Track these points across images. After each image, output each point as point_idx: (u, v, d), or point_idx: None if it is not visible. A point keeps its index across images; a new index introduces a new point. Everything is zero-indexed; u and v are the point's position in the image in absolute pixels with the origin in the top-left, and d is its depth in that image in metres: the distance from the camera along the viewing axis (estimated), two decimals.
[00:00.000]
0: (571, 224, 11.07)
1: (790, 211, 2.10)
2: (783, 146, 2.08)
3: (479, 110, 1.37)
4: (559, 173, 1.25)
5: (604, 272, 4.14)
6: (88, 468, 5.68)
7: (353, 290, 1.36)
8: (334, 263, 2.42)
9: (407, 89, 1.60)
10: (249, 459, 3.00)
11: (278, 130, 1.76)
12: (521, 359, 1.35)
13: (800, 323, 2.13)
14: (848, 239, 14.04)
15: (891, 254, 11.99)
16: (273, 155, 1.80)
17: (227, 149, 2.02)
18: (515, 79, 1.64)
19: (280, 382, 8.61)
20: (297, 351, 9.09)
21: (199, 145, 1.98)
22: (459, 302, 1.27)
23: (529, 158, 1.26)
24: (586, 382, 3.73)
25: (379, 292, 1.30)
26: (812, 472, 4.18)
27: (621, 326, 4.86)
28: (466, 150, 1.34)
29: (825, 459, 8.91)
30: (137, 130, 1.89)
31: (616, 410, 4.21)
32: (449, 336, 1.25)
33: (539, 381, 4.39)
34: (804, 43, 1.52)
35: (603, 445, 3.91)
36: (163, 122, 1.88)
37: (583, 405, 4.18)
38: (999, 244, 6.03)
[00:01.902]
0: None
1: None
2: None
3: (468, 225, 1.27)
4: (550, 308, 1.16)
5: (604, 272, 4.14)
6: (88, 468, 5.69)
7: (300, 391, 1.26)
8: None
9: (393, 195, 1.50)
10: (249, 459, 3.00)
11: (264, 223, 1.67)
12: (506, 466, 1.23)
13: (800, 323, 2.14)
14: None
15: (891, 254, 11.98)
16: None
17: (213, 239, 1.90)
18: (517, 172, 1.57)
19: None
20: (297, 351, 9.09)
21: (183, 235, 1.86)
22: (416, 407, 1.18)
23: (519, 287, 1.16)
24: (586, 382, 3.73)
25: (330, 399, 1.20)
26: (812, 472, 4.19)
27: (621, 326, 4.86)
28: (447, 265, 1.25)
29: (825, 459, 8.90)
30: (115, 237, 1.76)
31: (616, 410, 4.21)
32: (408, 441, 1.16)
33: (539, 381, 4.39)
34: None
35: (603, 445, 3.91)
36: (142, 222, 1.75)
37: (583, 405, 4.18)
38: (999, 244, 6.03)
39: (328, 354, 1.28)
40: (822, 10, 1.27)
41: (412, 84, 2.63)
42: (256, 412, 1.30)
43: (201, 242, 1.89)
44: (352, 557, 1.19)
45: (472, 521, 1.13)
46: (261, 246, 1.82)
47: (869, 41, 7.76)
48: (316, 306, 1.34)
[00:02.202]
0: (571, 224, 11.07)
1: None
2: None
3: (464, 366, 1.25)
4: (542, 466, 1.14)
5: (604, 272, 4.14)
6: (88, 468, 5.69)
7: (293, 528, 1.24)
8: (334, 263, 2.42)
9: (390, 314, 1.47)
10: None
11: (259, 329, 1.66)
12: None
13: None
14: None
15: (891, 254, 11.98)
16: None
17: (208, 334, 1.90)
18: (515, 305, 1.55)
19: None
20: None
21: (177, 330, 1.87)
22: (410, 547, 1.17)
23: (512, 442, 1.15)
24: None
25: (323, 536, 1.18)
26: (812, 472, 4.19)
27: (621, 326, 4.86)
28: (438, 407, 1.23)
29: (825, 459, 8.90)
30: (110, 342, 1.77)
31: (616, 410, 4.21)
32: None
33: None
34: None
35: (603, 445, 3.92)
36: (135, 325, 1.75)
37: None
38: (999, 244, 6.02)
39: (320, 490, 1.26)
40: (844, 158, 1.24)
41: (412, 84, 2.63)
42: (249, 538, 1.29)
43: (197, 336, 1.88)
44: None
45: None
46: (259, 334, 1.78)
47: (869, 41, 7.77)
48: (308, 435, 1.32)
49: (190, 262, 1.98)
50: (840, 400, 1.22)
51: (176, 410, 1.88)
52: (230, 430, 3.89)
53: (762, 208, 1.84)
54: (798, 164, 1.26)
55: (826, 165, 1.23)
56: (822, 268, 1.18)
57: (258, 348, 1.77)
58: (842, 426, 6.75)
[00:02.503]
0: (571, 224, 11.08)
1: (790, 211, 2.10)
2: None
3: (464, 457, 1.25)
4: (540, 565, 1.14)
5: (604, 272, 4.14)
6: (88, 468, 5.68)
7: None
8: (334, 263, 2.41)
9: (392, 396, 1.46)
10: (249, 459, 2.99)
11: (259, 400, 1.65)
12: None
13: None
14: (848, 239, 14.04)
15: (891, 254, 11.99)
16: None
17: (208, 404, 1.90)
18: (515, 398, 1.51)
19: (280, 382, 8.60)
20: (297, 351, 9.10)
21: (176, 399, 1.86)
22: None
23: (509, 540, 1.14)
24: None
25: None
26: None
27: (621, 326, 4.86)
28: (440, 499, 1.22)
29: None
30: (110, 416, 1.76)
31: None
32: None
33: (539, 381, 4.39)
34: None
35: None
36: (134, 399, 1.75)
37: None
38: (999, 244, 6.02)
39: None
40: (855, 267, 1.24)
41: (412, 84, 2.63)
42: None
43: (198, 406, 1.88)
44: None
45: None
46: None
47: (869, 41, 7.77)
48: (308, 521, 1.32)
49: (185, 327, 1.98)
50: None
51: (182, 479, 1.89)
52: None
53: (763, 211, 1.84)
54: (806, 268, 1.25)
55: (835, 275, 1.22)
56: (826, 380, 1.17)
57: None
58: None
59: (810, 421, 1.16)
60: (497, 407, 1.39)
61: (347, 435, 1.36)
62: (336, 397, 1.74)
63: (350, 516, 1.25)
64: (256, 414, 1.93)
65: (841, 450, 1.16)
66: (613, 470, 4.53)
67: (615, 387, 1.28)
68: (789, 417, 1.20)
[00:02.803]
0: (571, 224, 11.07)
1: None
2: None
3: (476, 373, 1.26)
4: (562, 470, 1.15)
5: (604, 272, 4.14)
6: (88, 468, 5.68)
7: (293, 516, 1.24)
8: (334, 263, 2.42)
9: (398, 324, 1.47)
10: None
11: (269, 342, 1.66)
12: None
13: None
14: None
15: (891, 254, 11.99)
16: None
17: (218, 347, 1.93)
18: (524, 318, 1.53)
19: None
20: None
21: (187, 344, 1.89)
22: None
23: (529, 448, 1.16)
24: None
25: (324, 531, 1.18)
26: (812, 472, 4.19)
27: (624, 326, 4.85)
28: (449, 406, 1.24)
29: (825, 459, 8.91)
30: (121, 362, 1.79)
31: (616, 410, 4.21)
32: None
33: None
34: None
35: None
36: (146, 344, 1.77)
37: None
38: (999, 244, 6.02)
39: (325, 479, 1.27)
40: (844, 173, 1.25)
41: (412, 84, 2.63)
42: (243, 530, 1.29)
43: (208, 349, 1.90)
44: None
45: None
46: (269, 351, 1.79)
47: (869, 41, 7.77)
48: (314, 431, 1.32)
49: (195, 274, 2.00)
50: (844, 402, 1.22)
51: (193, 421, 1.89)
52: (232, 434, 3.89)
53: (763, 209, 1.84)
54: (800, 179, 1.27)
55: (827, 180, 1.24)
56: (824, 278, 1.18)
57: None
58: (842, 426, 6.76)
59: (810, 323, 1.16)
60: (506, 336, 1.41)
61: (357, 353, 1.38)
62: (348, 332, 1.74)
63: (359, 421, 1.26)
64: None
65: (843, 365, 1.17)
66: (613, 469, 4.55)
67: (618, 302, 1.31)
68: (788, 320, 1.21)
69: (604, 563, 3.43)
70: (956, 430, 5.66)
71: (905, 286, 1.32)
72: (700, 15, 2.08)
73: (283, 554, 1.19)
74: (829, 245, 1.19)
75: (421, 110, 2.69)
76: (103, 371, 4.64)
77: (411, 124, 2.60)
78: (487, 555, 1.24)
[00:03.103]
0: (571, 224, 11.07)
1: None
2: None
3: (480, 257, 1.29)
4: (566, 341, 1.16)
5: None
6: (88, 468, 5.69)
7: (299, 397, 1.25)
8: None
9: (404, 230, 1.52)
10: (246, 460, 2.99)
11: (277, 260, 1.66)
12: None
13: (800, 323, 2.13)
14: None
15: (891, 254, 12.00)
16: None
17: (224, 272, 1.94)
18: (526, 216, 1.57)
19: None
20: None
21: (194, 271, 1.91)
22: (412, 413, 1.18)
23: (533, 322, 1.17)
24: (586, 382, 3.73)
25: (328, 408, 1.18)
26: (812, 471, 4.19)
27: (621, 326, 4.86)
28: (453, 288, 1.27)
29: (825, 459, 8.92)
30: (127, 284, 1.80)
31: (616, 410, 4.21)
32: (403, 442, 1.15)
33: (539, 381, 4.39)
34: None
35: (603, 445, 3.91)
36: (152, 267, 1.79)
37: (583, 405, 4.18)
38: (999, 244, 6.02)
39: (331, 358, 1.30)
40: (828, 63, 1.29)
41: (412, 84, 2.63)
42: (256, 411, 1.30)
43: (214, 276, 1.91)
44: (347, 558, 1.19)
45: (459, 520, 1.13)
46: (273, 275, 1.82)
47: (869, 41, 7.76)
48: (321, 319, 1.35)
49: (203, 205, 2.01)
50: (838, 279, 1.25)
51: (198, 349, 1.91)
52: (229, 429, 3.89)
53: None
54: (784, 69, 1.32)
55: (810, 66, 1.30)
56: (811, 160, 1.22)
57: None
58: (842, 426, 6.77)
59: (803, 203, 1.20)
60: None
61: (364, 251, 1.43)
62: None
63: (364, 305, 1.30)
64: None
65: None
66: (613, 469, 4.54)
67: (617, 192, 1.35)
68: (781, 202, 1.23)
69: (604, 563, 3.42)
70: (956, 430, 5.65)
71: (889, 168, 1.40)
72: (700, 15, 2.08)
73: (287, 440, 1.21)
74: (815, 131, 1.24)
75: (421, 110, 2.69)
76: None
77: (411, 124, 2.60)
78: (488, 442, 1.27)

----------------

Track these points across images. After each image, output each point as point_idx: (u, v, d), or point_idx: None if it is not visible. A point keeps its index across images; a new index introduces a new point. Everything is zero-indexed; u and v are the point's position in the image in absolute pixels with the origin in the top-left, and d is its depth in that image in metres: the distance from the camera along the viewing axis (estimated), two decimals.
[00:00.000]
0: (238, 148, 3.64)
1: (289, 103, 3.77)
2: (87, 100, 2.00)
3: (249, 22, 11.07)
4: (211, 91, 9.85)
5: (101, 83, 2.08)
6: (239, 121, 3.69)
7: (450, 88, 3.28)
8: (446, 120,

----------------

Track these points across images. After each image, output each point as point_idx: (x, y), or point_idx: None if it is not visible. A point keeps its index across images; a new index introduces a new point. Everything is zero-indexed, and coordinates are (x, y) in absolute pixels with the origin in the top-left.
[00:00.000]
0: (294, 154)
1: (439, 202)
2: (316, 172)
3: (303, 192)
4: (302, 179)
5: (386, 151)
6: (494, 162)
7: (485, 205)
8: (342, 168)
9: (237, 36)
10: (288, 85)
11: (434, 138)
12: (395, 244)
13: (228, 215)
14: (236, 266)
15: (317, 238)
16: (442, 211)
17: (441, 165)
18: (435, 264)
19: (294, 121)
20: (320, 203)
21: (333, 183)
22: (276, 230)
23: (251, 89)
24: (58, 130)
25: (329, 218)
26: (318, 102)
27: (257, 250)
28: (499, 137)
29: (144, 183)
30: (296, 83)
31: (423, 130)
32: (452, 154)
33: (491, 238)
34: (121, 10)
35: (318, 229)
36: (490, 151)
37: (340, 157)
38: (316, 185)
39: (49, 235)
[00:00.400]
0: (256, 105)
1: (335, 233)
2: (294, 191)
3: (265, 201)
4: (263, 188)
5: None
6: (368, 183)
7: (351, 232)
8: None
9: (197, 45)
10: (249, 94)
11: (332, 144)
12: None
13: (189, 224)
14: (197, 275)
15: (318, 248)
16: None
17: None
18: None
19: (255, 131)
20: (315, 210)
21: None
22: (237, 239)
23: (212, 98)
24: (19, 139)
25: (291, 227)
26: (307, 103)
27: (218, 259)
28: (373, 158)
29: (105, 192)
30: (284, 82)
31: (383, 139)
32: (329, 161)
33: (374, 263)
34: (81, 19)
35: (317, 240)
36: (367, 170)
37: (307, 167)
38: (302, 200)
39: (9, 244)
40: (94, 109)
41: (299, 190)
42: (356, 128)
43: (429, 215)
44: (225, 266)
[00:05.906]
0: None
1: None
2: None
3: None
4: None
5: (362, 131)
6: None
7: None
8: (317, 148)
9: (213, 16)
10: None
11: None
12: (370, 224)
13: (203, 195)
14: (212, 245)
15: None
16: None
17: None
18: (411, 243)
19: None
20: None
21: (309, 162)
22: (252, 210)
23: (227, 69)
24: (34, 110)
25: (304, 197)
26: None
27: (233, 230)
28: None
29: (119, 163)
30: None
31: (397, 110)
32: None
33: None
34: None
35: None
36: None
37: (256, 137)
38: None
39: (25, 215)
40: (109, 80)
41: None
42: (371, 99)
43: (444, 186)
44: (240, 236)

----------------

▶ Assignment: In the listing above, find the line with "11: (278, 130, 1.76)" and the line with "32: (449, 336, 1.25)", then reproduce both and every line between them exactly.

▶ Result:
11: (278, 130, 1.76)
12: (521, 359, 1.35)
13: (800, 323, 2.13)
14: (848, 239, 14.04)
15: (891, 254, 11.99)
16: (273, 155, 1.80)
17: (227, 149, 2.02)
18: (515, 79, 1.64)
19: (280, 382, 8.61)
20: (297, 351, 9.09)
21: (199, 145, 1.98)
22: (459, 302, 1.27)
23: (529, 158, 1.26)
24: (586, 382, 3.73)
25: (379, 292, 1.30)
26: (812, 472, 4.18)
27: (621, 326, 4.86)
28: (466, 150, 1.34)
29: (825, 459, 8.91)
30: (137, 130, 1.89)
31: (616, 410, 4.21)
32: (449, 336, 1.25)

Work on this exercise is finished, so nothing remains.